Lo apartan del tumulto y deciden llamar al SAME. Mientras esperan en la esquina de Bartolomé Mitre y Callao, la diputada nacional por el Frente de Izquierda Myriam Bregman se acerca. “El compañero viene a todas las marchas siempre con su camiseta de Chacarita”, indica la diputada, reconociendo la persistencia en su lucha contra las injusticias. “La labor que hace el CEPA, junto a todas las postas de salud de las marchas, es crucial con este gobierno represor”, apunta Bregman. Carlos se recupera y prefiere irse a la casa por su cuenta. “Les agradezco de corazón todo lo que hacen por nosotros”, se despida el jubilado, que asegura que el próximo miércoles está de vuelta. Los rescatistas lo saludan. Los manifestantes empiezan desconcentrar. El CEPA descansa en fila desde la esquina. Las calles lucen tranquilas. La paz que antecede al desastre.

Una turba de manifestantes empieza a perseguir al influencer libertario, Fran Fijap, que se esconde dentro de un local de empanadas. Todo sucederá rápido. Los empleados del local aún no lo saben, pero el presidente Javier Milei las visitará al otro día. Ahora mismo, un grupo intenta sacar al militante libertario a los golpes. Las persianas del local se bajan. El CEPA se mantiene inmóvil, justo en frente. “Somos neutrales, no podemos intervenir ahí”, explica Miguel. Hasta que alguien alerta sobre un herido de gas. No hay presencia policial, pero llegan personas frotándose los ojos.

Matías Baglietto, fotógrafo que debía retratar a los rescatistas en acción para esta nota, se tira al suelo y pide ayuda. Son, al menos, seis gaseados. Un policía de civil que hacía trabajo de inteligencia en la marcha ─se sabrá después─, arrojó gas desde el local de empanadas. Los rescatistas se dividen la atención de los heridos. José, el mecánico de tanques, prepara una botella con leche. Miguel, el árbitro de fútbol, asiste a una manifestante que acaba de convulsionar. Yuliana, quien asistió a la nena de diez años reprimida, colabora con los botiquines de emergencia. La escena continuará en el Instituto Patria. 

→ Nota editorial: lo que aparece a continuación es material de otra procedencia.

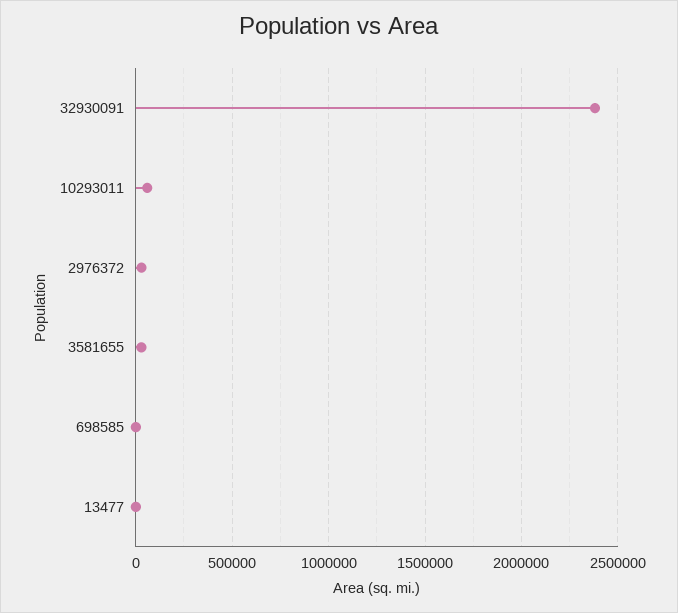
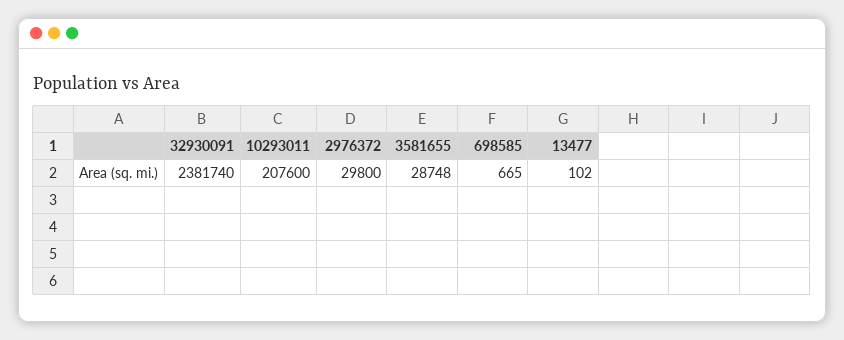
10293011: 50000 -> 207600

“Nuestra misión siempre va a ser cuidar a los heridos y establecer lugares fuera de peligro”, explica Esteban Chalá, asistente humanitario y uno de los fundadores del CEPA. Ese día, al salir del Instituto y volver a la calle, algunos rescatistas serán filmados por la propia policía. “Alguna vez hubo un seguimiento específico contra nosotros, pero no le damos importancia. Nunca descuidamos nuestra tarea humanitaria con las personas que lo necesitan”, señala Esteban.  

La jornada del miércoles finalizó con 16 heridos, seis detenidos y una denuncia por parte de organizaciones de derechos humanos por tres policías infiltrados. “Una jornada tranquila para nosotros”, bromea Miguel, un día después.

Al caer la tarde, los rescatistas del CEPA se retiran en silencio, dejando atrás la batalla de ese miércoles, otra más. Las heridas sanarán pero las cicatrices de la injusticia quedarán marcadas en cada uno de los manifestantes que lucharon por su dignidad. Aún así, en cada mirada agradecida, en cada abrazo desesperado, los rescatistas encuentran la fuerza para seguir.

No llevan armas ni escudos, pero en cada vendaje, en cada inhalación recuperada, desafían al poder con su humanidad. Porque en medio del gas y el miedo, son ellos quienes recuerdan a todos que la verdadera lucha no es por las calles, sino por el derecho a vivir en un país justo.